Lord Kerr, who actually drafted article 50, says it can be. Is that expert enough for you?

The EU has been clear that that if Britain retracted article 50, it world accept the retraction.

As a political treaty as long as the retraction us accepted, it is fine. European leaders have been very clear that they would accept a retraction.

It won't be retracted, so this is all theoretical, but it's not nonsense.

The only dreaming are those fantasies about the success of Britain after Brexit

1 ( +1 / -0 )

The EU has been clear that that if Britain retracted article 50, it world accept the retraction.

The EU itself would not have the power to accept any retraction. It would be up to each and every single member state agreeing unanimously to waive the rules. What does Victor Orban think? What would the new Italian government want in exchange for its consent?

0 ( +0 / -0 )

Great Britain needs to take this spanking like an adult and move on. Being accepted back into EU might be even more costly.

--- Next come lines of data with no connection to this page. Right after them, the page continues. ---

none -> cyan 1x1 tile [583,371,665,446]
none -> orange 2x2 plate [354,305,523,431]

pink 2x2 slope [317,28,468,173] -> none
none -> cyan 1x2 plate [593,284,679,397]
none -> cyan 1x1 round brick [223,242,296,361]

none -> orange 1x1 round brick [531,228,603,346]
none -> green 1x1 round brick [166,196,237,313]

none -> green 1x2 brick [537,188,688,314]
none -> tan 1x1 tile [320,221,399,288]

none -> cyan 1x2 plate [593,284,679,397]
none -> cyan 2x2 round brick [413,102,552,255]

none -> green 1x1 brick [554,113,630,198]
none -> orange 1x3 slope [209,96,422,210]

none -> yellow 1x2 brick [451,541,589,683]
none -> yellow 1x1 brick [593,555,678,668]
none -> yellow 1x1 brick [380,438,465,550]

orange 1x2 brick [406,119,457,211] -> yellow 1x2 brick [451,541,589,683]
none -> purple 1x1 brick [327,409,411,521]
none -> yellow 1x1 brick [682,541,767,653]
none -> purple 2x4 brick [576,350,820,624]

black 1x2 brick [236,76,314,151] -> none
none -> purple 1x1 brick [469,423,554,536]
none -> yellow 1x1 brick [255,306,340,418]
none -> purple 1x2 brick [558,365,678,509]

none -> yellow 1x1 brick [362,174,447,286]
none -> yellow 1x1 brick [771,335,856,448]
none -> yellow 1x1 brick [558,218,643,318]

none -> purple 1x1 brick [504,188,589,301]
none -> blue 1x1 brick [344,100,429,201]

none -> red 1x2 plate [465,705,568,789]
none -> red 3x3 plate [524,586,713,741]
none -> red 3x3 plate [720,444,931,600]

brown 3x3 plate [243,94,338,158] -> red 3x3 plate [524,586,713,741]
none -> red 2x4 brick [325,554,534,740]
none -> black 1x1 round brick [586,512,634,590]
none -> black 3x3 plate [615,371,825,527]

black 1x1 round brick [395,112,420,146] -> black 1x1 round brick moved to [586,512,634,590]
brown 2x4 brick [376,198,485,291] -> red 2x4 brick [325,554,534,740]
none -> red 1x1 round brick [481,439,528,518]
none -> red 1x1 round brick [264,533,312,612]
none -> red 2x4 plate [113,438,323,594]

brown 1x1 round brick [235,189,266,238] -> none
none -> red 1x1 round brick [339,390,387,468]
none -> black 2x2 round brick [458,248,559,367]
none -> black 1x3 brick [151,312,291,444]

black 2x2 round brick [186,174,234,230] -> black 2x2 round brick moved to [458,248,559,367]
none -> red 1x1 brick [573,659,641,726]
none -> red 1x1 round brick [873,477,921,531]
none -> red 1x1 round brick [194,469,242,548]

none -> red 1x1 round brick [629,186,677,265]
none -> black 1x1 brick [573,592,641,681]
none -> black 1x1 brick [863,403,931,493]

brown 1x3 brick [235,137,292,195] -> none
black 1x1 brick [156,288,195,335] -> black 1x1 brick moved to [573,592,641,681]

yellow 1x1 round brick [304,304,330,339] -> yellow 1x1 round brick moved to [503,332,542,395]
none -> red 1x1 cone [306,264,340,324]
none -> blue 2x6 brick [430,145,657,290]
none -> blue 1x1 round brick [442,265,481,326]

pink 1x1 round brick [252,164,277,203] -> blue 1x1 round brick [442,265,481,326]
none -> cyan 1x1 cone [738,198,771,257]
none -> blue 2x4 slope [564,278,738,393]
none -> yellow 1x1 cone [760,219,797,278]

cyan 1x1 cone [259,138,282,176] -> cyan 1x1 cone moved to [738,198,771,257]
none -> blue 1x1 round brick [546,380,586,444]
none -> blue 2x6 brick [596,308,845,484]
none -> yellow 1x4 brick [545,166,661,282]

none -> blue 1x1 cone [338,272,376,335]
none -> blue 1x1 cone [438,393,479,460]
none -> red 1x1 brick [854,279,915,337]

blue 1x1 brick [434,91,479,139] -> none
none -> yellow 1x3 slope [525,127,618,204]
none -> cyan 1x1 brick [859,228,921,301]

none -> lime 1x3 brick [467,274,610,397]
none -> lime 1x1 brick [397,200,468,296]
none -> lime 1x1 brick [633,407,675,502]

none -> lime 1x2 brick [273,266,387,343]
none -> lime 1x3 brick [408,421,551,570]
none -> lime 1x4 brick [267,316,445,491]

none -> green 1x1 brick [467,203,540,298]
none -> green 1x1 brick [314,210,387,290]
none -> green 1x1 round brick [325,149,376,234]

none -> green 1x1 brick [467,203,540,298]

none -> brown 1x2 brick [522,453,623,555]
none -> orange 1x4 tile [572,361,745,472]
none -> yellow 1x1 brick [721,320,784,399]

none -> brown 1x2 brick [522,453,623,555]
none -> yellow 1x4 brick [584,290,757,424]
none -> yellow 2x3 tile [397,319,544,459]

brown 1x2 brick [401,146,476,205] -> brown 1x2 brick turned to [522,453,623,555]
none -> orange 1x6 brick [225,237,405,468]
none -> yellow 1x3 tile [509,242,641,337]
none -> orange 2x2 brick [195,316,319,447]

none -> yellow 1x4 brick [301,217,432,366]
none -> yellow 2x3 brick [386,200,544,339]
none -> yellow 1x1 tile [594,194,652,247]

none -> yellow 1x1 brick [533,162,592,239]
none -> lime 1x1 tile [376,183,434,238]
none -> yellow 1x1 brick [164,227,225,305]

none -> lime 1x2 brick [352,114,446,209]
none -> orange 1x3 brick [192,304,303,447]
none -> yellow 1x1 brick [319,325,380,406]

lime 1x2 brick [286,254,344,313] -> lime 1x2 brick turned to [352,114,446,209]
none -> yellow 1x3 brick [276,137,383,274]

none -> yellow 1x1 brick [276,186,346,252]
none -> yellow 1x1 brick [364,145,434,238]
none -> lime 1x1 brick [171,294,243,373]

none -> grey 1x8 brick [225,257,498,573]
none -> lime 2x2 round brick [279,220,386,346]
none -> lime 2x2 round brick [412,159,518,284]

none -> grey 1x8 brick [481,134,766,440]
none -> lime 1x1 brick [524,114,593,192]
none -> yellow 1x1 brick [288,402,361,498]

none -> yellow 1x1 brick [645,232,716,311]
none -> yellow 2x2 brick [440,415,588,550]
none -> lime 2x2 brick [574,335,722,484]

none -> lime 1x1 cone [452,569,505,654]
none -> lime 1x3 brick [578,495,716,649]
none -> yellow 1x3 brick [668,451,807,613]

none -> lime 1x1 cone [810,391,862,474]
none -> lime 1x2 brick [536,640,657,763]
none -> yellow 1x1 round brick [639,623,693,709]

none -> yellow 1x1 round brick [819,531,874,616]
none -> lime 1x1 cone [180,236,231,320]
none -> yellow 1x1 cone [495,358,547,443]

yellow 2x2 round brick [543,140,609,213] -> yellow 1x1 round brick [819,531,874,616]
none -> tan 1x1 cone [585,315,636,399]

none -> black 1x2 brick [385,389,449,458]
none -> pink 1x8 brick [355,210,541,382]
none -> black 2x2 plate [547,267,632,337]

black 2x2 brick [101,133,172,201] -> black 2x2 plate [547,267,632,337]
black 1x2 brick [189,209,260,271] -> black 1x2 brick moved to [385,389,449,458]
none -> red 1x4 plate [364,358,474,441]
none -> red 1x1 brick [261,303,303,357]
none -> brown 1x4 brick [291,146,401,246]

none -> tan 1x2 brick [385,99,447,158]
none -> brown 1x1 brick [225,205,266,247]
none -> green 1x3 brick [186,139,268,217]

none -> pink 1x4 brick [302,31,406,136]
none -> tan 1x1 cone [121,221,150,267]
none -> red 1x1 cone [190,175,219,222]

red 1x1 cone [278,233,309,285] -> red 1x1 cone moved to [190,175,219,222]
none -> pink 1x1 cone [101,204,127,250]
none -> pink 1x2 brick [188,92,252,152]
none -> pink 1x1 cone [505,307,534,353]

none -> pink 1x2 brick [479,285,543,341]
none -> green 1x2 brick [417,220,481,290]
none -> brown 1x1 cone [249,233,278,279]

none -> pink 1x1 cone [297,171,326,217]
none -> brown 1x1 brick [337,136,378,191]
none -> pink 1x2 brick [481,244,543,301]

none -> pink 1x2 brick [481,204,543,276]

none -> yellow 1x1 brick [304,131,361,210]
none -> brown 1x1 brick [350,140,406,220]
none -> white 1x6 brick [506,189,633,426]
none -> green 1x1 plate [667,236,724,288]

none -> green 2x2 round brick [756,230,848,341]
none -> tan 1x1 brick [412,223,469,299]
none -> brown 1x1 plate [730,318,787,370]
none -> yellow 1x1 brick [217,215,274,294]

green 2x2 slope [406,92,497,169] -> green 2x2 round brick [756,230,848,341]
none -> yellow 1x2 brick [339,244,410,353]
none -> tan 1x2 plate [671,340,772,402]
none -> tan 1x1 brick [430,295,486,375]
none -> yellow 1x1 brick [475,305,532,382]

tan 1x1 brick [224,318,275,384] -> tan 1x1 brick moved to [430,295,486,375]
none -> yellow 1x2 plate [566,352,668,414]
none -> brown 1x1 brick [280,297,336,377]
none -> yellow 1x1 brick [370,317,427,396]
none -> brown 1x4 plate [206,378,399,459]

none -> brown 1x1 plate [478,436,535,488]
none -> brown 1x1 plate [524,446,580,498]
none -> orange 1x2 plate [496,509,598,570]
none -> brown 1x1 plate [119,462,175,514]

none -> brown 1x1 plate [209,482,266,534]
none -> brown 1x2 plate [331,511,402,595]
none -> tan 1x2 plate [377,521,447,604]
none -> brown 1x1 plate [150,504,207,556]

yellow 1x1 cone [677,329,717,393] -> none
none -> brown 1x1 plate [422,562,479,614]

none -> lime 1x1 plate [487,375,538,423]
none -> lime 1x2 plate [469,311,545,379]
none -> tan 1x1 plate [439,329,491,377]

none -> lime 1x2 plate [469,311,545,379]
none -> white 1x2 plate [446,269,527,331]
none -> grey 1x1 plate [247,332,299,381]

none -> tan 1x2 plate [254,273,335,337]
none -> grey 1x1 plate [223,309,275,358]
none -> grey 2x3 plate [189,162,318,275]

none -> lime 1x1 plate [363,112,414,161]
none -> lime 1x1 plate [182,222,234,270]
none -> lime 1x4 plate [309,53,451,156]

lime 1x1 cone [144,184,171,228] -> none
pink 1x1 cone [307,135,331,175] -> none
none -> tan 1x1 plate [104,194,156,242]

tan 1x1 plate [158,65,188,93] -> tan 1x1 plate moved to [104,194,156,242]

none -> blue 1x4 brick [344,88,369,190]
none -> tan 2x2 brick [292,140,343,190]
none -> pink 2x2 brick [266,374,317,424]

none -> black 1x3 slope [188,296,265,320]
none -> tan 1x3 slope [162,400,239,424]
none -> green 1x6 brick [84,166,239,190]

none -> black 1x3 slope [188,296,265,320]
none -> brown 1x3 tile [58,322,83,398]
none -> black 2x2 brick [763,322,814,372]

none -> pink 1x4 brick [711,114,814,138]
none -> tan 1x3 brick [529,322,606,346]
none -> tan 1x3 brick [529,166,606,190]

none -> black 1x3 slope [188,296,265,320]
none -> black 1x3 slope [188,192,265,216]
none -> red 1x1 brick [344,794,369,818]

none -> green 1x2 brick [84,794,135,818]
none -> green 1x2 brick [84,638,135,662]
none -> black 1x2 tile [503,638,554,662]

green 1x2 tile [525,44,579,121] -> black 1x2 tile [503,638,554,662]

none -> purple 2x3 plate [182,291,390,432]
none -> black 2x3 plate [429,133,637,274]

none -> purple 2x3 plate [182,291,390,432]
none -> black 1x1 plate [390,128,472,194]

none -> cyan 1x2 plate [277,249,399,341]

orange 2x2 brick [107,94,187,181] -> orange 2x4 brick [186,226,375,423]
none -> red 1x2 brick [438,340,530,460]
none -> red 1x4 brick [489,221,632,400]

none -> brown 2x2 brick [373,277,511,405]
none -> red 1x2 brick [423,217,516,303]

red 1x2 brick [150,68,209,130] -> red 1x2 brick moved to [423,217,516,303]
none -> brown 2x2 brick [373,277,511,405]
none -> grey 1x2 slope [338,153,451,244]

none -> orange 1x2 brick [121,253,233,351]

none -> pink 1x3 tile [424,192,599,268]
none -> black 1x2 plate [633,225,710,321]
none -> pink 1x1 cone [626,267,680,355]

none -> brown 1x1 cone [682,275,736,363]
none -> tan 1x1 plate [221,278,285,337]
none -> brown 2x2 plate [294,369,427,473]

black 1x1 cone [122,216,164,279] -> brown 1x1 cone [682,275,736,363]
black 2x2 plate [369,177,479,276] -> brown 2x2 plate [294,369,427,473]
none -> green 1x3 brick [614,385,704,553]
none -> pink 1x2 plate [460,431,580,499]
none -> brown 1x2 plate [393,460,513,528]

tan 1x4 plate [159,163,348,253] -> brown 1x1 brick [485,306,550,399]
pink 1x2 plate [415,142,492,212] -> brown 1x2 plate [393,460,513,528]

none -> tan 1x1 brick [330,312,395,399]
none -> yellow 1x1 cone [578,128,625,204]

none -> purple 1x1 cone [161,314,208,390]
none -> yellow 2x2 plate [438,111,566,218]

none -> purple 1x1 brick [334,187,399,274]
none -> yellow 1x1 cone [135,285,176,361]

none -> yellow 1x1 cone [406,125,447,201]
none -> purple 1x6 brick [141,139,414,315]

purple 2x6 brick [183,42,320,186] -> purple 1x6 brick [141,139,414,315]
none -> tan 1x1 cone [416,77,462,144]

Time to eat some humble pie. Yum Yum!

0 ( +0 / -0 )

I hated brexit but it is what it is. A second vote would undermine the very essence of british democracy. You don't get a revote because you don't like the outcome. That's not what democracy is all about.

> Don't think the EU wants brexit to be reversed tbh, that's why they've been playing hardball with May & co. They have realised that life's easier without the uk, have signed major trade deals and most ppl have already moved on. If anything brexit has united the EU.

That's a good assessment. The EU can now get on with further integration and form a US of Europe. That will be good for the EU- A central taxation system and a customs union that sees ALL of the member states under one currency and one military. I personally believe that the EU's problems have been that they have gone halfway with the EU and not properly united as one country. The UK is partially to blame for that. The EU will become a single country (and that is a good thing), but can't do this with the UK half in and half out, and of course, the UK would never agree to be a part of a single state. Brexit was a blessing in disguise for the EU.

Now the way I see it, the EU and the UK have conflicting interests that can NEVER be resolved. The EU must NOT give the UK any deal and must punish it for leaving as a stark warning to the other member states .This is also in light of what is going on in the EU with Poland and Italy's political climate and Hungary's defiance of EU law.

For the UK, it needs to find new friends. The relationship with the EU has been soured beyond repair. There will be no reparing this. Time to pick up the pieces and move on.

A new union with Canada,OZ and NZ (Canzuk) is needed. Why? Well, in the case of BOTH the UK AND CANADA, they are being treated roughly by their respective Superpower neighbors (the UK through its own doing through Brexit and Canada through no fault of its own). This will most likely see a Canada without Nafta and the UK without the EU.

So why is canzuk important? Well, an unravelling of the world order in both brexit and nafta around the same time could very well see a market crash- leading to a second recession. The UK is the 5th largest economy in the world after the US, China, Japan, and Germany. A hard brexit without another option to cushion the fall of the world's 5th largest economy could spell disaster for the world economy. Yes the UK will hurt badly, but hurting the #5 economy MUST have some negative effects on the world economy.

Canzuk can remedy that. Canzuk can make for a smooth brexit with no deal, allowing the EU and the UK save face- to make a clean break with no deal, a hard brexit, with minimal damage to either side.

In addition to that, Canzuk could in the future see a raproachment between the EU and UK in the form of a trade deal between two regional blocs.

The fact is that the UK is leaving. We have no choice. There was a vote. The question is: Where does the UK go from there? For those who think Canzuk is a bad idea, just answer me this: What's a better option for the Uk?